▸ **Your goal**
The copy has to match the data exactly and leave out every picture.

[Structured page parsing data]
◇ ◇ ◇

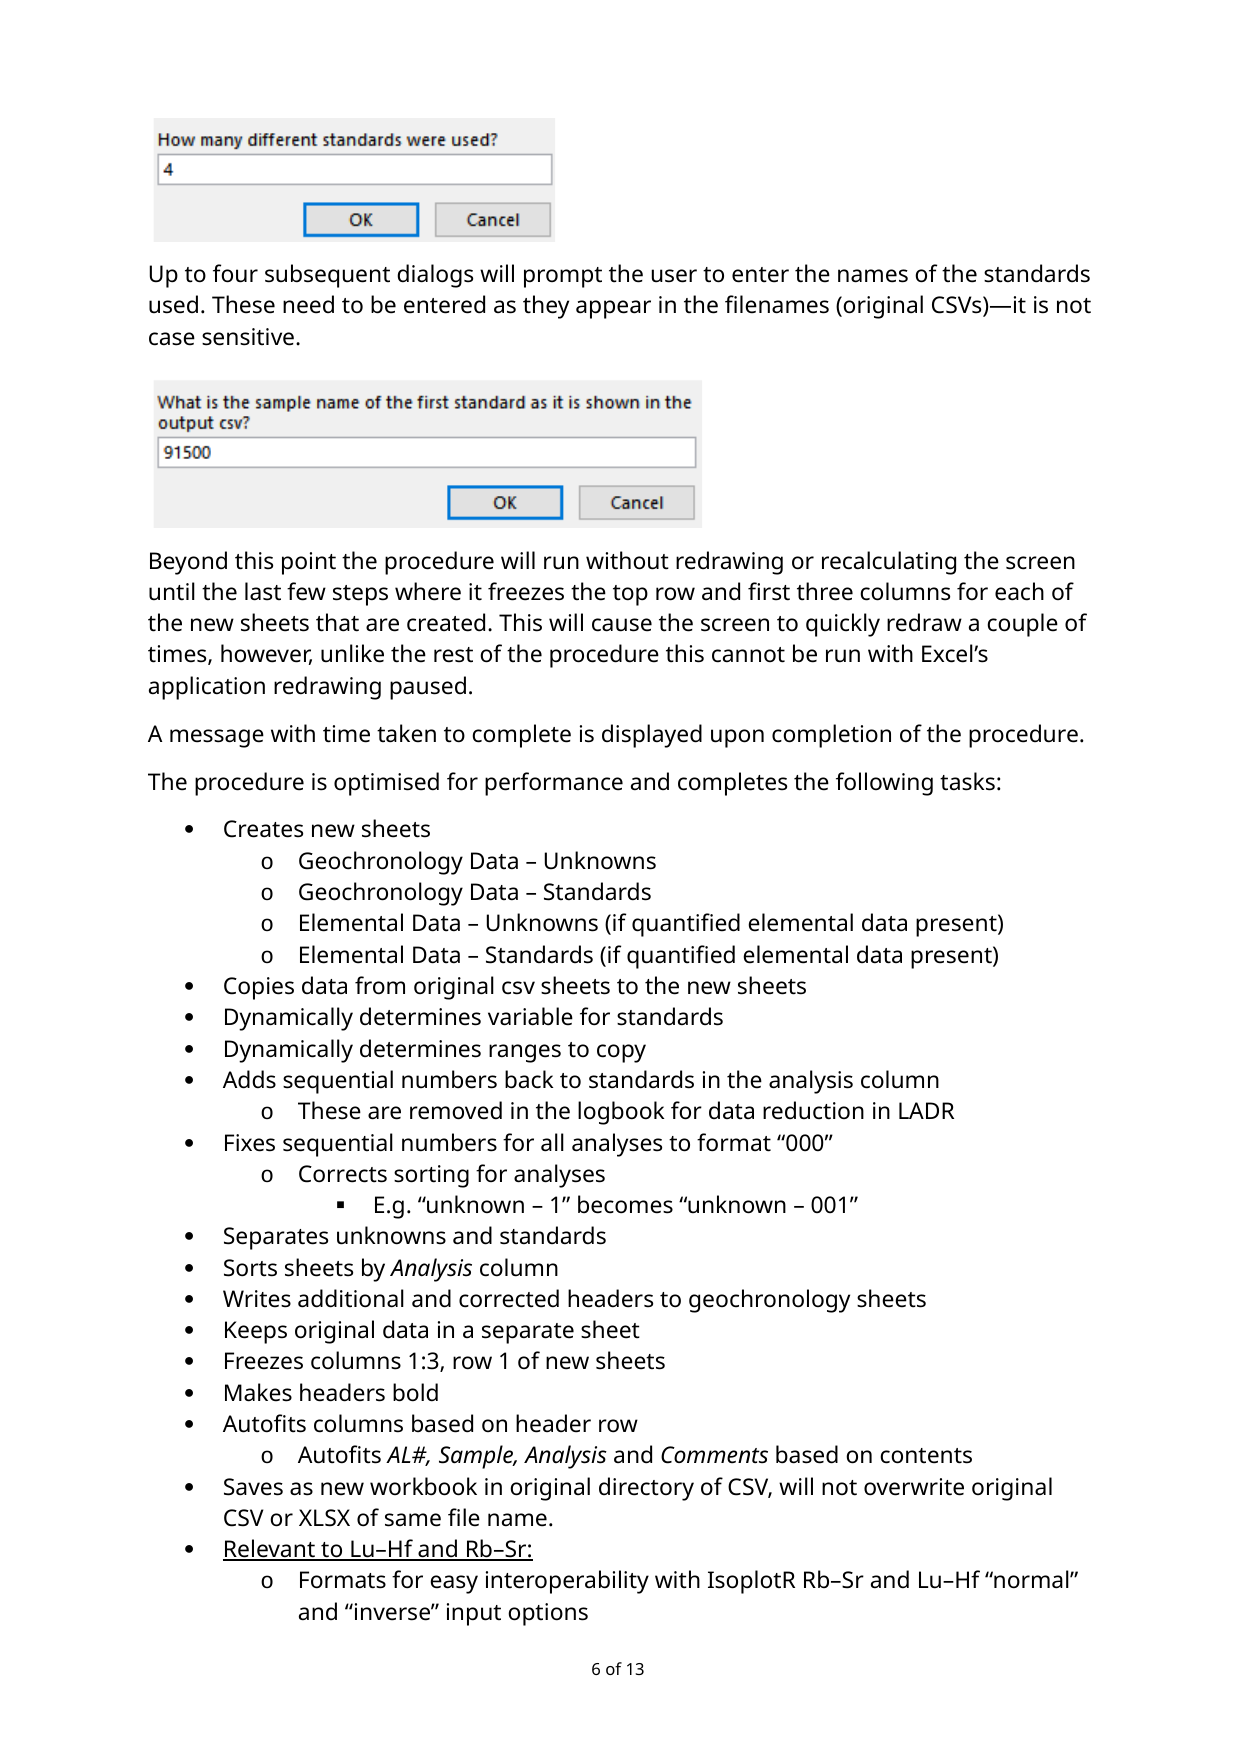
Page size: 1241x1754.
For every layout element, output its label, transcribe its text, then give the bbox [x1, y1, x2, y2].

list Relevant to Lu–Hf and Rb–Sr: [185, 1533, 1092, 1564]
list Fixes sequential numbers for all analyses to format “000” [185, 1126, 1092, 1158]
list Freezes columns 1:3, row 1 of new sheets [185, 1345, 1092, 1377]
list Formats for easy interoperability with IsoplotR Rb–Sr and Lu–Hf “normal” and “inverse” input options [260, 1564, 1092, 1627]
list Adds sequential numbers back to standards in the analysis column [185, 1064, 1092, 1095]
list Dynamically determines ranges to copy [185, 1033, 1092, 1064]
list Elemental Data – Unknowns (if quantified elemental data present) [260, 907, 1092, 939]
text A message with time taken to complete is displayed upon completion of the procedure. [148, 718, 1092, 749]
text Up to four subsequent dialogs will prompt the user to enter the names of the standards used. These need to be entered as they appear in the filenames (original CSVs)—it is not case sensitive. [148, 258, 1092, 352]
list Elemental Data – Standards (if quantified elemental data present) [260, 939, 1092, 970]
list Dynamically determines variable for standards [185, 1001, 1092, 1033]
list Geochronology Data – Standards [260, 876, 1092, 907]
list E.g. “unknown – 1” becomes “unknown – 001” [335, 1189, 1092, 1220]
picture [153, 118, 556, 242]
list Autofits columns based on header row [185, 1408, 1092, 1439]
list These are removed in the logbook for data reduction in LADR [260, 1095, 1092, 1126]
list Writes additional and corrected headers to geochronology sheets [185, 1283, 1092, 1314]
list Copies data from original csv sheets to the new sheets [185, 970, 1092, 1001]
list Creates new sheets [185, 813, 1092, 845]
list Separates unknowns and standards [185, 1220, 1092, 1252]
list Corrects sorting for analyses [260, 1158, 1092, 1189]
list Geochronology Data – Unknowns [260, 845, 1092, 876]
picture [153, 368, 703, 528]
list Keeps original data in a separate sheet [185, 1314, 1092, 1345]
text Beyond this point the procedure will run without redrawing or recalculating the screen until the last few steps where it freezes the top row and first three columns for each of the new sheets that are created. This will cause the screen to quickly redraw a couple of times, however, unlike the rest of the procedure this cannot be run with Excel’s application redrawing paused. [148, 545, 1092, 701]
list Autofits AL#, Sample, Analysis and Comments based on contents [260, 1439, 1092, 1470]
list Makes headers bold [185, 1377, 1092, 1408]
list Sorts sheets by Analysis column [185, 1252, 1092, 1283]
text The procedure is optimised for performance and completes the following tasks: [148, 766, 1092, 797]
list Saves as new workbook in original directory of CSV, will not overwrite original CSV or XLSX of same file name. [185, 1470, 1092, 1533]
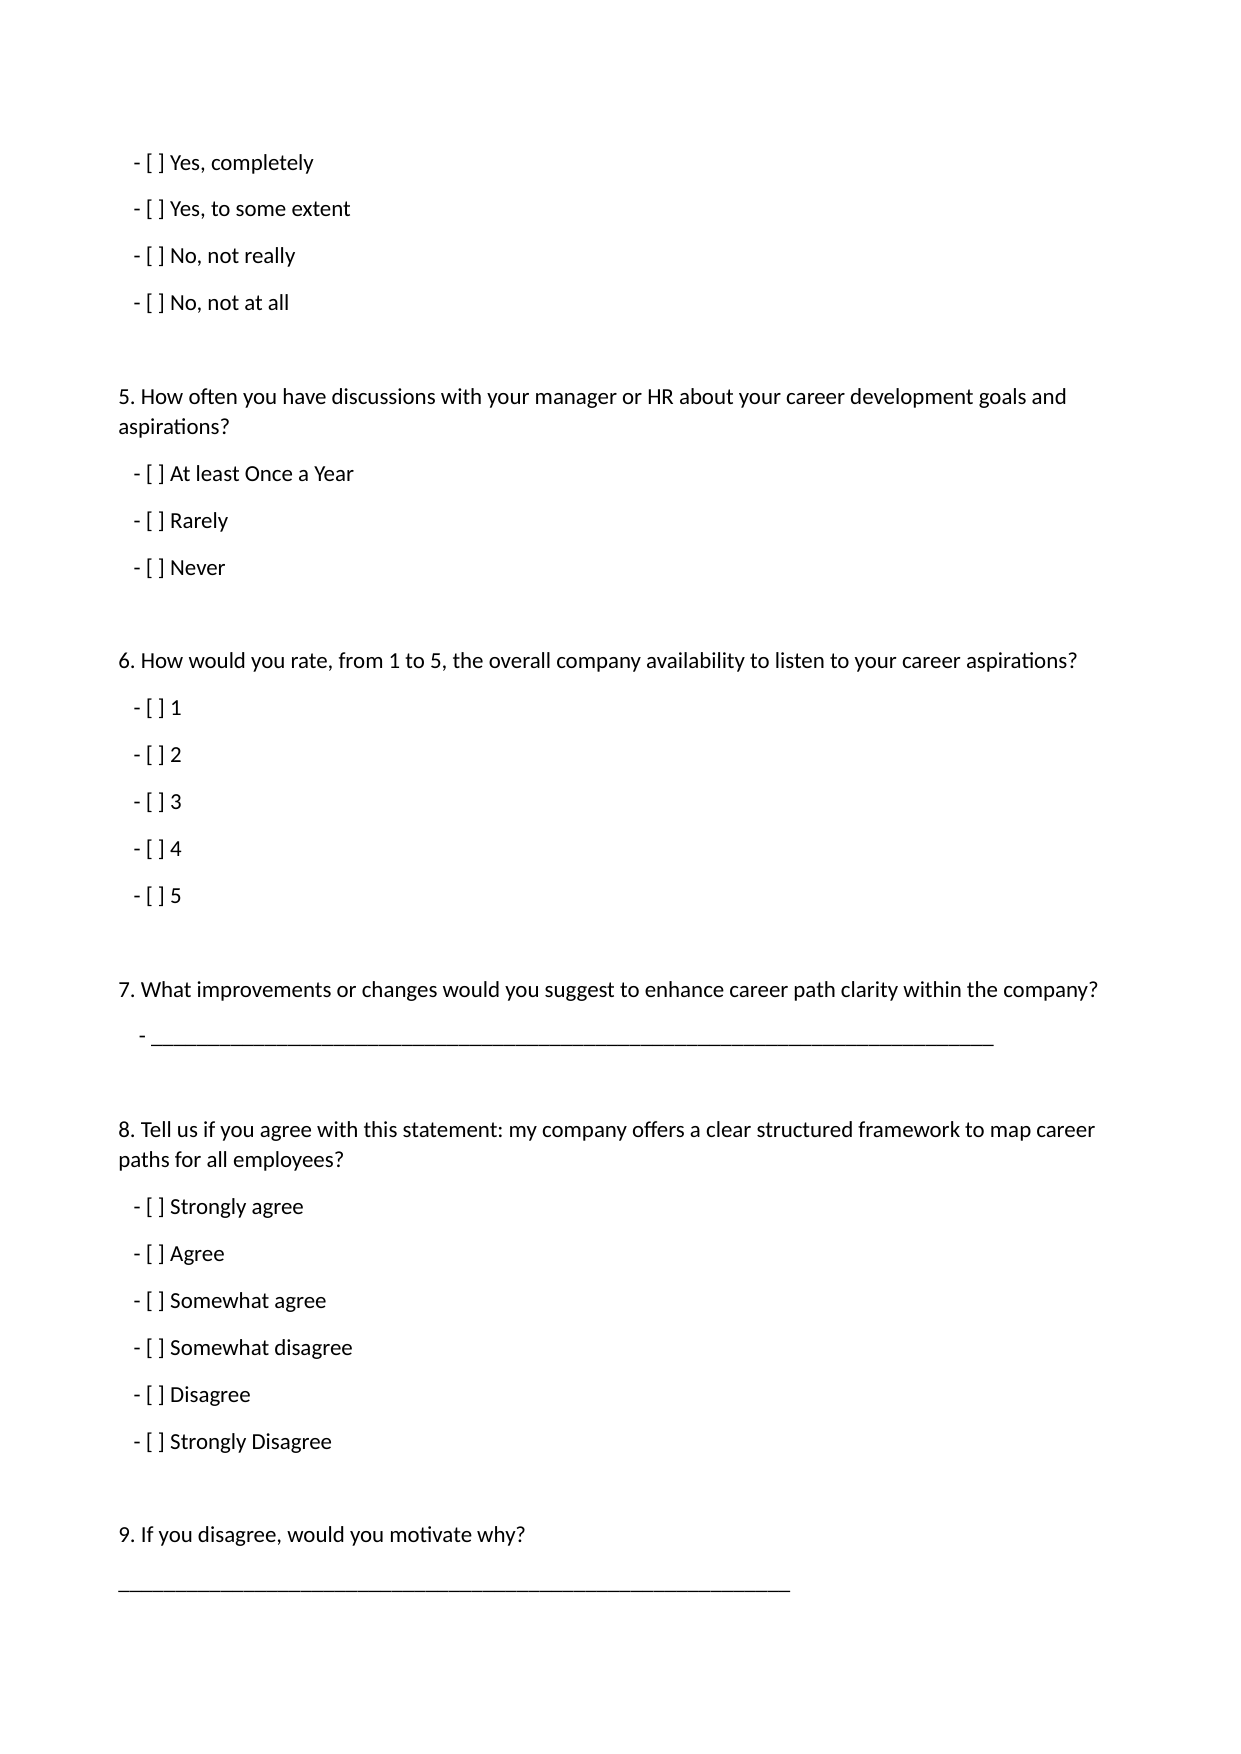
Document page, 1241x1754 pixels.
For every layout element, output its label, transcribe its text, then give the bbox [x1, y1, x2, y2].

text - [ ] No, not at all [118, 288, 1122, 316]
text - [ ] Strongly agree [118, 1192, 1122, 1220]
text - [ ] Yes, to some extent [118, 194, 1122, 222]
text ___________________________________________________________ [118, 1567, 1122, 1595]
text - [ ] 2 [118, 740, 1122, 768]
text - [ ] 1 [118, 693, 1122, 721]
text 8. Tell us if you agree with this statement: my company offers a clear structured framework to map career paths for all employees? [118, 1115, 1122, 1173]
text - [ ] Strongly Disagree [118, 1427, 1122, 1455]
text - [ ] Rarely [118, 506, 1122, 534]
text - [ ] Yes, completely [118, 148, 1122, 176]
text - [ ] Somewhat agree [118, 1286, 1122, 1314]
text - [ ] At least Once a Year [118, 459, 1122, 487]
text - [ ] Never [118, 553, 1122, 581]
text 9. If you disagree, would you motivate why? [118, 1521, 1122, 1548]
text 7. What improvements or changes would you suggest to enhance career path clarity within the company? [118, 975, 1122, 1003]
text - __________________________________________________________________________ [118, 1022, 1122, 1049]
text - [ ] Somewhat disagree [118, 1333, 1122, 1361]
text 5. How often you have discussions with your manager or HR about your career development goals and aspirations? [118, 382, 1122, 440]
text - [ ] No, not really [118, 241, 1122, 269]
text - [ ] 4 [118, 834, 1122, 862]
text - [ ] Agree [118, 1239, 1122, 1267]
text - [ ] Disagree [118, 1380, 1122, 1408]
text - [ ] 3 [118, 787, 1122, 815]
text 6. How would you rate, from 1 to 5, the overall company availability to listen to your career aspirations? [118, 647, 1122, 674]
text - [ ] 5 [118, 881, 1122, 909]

◇ ◇ ◇

▸ **Response to this task**
Page size: 1241x1754.
For every layout element, output its label, transcribe its text, then give the bbox [x1, y1, x2, y2].

list Relevant to Lu–Hf and Rb–Sr: [185, 1533, 1092, 1564]
list Fixes sequential numbers for all analyses to format “000” [185, 1126, 1092, 1158]
list Freezes columns 1:3, row 1 of new sheets [185, 1345, 1092, 1377]
list Formats for easy interoperability with IsoplotR Rb–Sr and Lu–Hf “normal” and “inverse” input options [260, 1564, 1092, 1627]
list Adds sequential numbers back to standards in the analysis column [185, 1064, 1092, 1095]
list Dynamically determines ranges to copy [185, 1033, 1092, 1064]
list Elemental Data – Unknowns (if quantified elemental data present) [260, 907, 1092, 939]
text A message with time taken to complete is displayed upon completion of the procedure. [148, 718, 1092, 749]
text Up to four subsequent dialogs will prompt the user to enter the names of the standards used. These need to be entered as they appear in the filenames (original CSVs)—it is not case sensitive. [148, 258, 1092, 352]
list Elemental Data – Standards (if quantified elemental data present) [260, 939, 1092, 970]
list Dynamically determines variable for standards [185, 1001, 1092, 1033]
list Geochronology Data – Standards [260, 876, 1092, 907]
list E.g. “unknown – 1” becomes “unknown – 001” [335, 1189, 1092, 1220]
picture [153, 118, 556, 242]
list Autofits columns based on header row [185, 1408, 1092, 1439]
list These are removed in the logbook for data reduction in LADR [260, 1095, 1092, 1126]
list Writes additional and corrected headers to geochronology sheets [185, 1283, 1092, 1314]
list Copies data from original csv sheets to the new sheets [185, 970, 1092, 1001]
list Creates new sheets [185, 813, 1092, 845]
list Separates unknowns and standards [185, 1220, 1092, 1252]
list Corrects sorting for analyses [260, 1158, 1092, 1189]
list Geochronology Data – Unknowns [260, 845, 1092, 876]
picture [153, 368, 703, 528]
list Keeps original data in a separate sheet [185, 1314, 1092, 1345]
text Beyond this point the procedure will run without redrawing or recalculating the screen until the last few steps where it freezes the top row and first three columns for each of the new sheets that are created. This will cause the screen to quickly redraw a couple of times, however, unlike the rest of the procedure this cannot be run with Excel’s application redrawing paused. [148, 545, 1092, 701]
list Autofits AL#, Sample, Analysis and Comments based on contents [260, 1439, 1092, 1470]
list Makes headers bold [185, 1377, 1092, 1408]
list Sorts sheets by Analysis column [185, 1252, 1092, 1283]
text The procedure is optimised for performance and completes the following tasks: [148, 766, 1092, 797]
list Saves as new workbook in original directory of CSV, will not overwrite original CSV or XLSX of same file name. [185, 1470, 1092, 1533]
Document page, 1241x1754 pixels.
For every layout element, output its label, transcribe its text, then give the bbox [x1, y1, x2, y2].

text - [ ] No, not at all [118, 288, 1122, 316]
text - [ ] Strongly agree [118, 1192, 1122, 1220]
text - [ ] Yes, to some extent [118, 194, 1122, 222]
text ___________________________________________________________ [118, 1567, 1122, 1595]
text - [ ] 2 [118, 740, 1122, 768]
text - [ ] 1 [118, 693, 1122, 721]
text 8. Tell us if you agree with this statement: my company offers a clear structured framework to map career paths for all employees? [118, 1115, 1122, 1173]
text - [ ] Strongly Disagree [118, 1427, 1122, 1455]
text - [ ] Rarely [118, 506, 1122, 534]
text - [ ] Yes, completely [118, 148, 1122, 176]
text - [ ] Somewhat agree [118, 1286, 1122, 1314]
text - [ ] At least Once a Year [118, 459, 1122, 487]
text - [ ] Never [118, 553, 1122, 581]
text 9. If you disagree, would you motivate why? [118, 1521, 1122, 1548]
text 7. What improvements or changes would you suggest to enhance career path clarity within the company? [118, 975, 1122, 1003]
text - __________________________________________________________________________ [118, 1022, 1122, 1049]
text - [ ] Somewhat disagree [118, 1333, 1122, 1361]
text 5. How often you have discussions with your manager or HR about your career development goals and aspirations? [118, 382, 1122, 440]
text - [ ] No, not really [118, 241, 1122, 269]
text - [ ] 4 [118, 834, 1122, 862]
text - [ ] Agree [118, 1239, 1122, 1267]
text - [ ] Disagree [118, 1380, 1122, 1408]
text - [ ] 3 [118, 787, 1122, 815]
text 6. How would you rate, from 1 to 5, the overall company availability to listen to your career aspirations? [118, 647, 1122, 674]
text - [ ] 5 [118, 881, 1122, 909]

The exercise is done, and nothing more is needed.